§ TASK ITEM:
Output each entry exactly; skip nothing.

[Data records]
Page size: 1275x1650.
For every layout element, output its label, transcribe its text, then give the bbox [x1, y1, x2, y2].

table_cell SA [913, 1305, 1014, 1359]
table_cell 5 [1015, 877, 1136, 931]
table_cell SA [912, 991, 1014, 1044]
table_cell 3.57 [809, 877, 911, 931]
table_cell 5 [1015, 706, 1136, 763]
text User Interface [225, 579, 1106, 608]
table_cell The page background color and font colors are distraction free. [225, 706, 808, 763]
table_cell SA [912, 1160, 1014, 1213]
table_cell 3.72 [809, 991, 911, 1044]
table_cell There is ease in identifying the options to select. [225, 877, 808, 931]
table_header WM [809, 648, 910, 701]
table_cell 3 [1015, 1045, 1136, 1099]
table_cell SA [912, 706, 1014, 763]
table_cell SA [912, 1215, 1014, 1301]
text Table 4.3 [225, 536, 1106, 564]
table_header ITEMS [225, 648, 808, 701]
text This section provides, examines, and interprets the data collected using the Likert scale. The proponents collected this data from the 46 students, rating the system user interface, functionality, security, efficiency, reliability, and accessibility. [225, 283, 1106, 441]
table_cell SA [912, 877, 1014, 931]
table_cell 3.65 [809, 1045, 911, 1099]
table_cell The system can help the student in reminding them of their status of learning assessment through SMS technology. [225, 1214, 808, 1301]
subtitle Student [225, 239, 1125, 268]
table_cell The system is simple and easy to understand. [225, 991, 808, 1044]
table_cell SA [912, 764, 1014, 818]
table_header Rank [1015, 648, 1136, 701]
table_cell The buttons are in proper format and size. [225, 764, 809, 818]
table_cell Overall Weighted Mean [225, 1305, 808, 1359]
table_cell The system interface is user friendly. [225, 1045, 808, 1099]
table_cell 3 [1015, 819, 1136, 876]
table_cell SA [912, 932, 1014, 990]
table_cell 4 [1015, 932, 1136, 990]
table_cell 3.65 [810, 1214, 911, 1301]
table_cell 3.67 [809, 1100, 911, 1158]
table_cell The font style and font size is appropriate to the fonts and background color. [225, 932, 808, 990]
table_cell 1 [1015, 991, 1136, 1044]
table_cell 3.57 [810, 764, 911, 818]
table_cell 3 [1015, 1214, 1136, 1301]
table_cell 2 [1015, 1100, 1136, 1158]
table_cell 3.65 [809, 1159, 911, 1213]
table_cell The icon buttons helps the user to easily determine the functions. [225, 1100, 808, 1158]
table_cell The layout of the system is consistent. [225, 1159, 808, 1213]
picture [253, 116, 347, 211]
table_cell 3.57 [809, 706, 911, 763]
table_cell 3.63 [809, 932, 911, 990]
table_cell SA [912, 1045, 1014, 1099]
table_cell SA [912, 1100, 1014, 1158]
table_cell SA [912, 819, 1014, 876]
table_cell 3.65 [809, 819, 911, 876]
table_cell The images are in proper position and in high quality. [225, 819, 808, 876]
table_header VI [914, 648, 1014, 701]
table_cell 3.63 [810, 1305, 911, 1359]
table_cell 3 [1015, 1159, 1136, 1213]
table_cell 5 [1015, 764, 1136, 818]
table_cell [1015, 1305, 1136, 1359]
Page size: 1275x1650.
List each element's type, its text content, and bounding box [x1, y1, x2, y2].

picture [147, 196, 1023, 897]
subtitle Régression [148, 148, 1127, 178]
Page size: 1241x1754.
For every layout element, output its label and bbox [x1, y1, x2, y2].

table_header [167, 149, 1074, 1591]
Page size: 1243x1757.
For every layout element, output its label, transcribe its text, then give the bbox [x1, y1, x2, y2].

§ REPLY TO THE EXERCISE:
Page size: 1275x1650.
For every layout element, output its label, transcribe its text, then give the bbox [x1, y1, x2, y2].

table_cell SA [913, 1305, 1014, 1359]
table_cell 5 [1015, 877, 1136, 931]
table_cell SA [912, 991, 1014, 1044]
table_cell 3.57 [809, 877, 911, 931]
table_cell 5 [1015, 706, 1136, 763]
text User Interface [225, 579, 1106, 608]
table_cell The page background color and font colors are distraction free. [225, 706, 808, 763]
table_cell SA [912, 1160, 1014, 1213]
table_cell 3.72 [809, 991, 911, 1044]
table_cell There is ease in identifying the options to select. [225, 877, 808, 931]
table_header WM [809, 648, 910, 701]
table_cell 3 [1015, 1045, 1136, 1099]
table_cell SA [912, 706, 1014, 763]
table_cell SA [912, 1215, 1014, 1301]
text Table 4.3 [225, 536, 1106, 564]
table_header ITEMS [225, 648, 808, 701]
text This section provides, examines, and interprets the data collected using the Likert scale. The proponents collected this data from the 46 students, rating the system user interface, functionality, security, efficiency, reliability, and accessibility. [225, 283, 1106, 441]
table_cell SA [912, 877, 1014, 931]
table_cell 3.65 [809, 1045, 911, 1099]
table_cell The system can help the student in reminding them of their status of learning assessment through SMS technology. [225, 1214, 808, 1301]
subtitle Student [225, 239, 1125, 268]
table_cell The system is simple and easy to understand. [225, 991, 808, 1044]
table_cell SA [912, 764, 1014, 818]
table_header Rank [1015, 648, 1136, 701]
table_cell The buttons are in proper format and size. [225, 764, 809, 818]
table_cell Overall Weighted Mean [225, 1305, 808, 1359]
table_cell The system interface is user friendly. [225, 1045, 808, 1099]
table_cell 3 [1015, 819, 1136, 876]
table_cell SA [912, 932, 1014, 990]
table_cell 4 [1015, 932, 1136, 990]
table_cell 3.65 [810, 1214, 911, 1301]
table_cell 3.67 [809, 1100, 911, 1158]
table_cell The font style and font size is appropriate to the fonts and background color. [225, 932, 808, 990]
table_cell 1 [1015, 991, 1136, 1044]
table_cell 3.57 [810, 764, 911, 818]
table_cell 3 [1015, 1214, 1136, 1301]
table_cell 2 [1015, 1100, 1136, 1158]
table_cell 3.65 [809, 1159, 911, 1213]
table_cell The icon buttons helps the user to easily determine the functions. [225, 1100, 808, 1158]
table_cell The layout of the system is consistent. [225, 1159, 808, 1213]
picture [253, 116, 347, 211]
table_cell 3.57 [809, 706, 911, 763]
table_cell 3.63 [809, 932, 911, 990]
table_cell SA [912, 1045, 1014, 1099]
table_cell SA [912, 1100, 1014, 1158]
table_cell SA [912, 819, 1014, 876]
table_cell 3.65 [809, 819, 911, 876]
table_cell The images are in proper position and in high quality. [225, 819, 808, 876]
table_header VI [914, 648, 1014, 701]
table_cell 3.63 [810, 1305, 911, 1359]
table_cell 3 [1015, 1159, 1136, 1213]
table_cell 5 [1015, 764, 1136, 818]
table_cell [1015, 1305, 1136, 1359]
Page size: 1275x1650.
List each element's type, its text content, and bounding box [x1, y1, x2, y2].

picture [147, 196, 1023, 897]
subtitle Régression [148, 148, 1127, 178]
Page size: 1241x1754.
For every layout element, output its label and bbox [x1, y1, x2, y2].

table_header [167, 149, 1074, 1591]
Page size: 1243x1757.
For every layout element, output its label, transcribe its text, then give the bbox [x1, y1, x2, y2].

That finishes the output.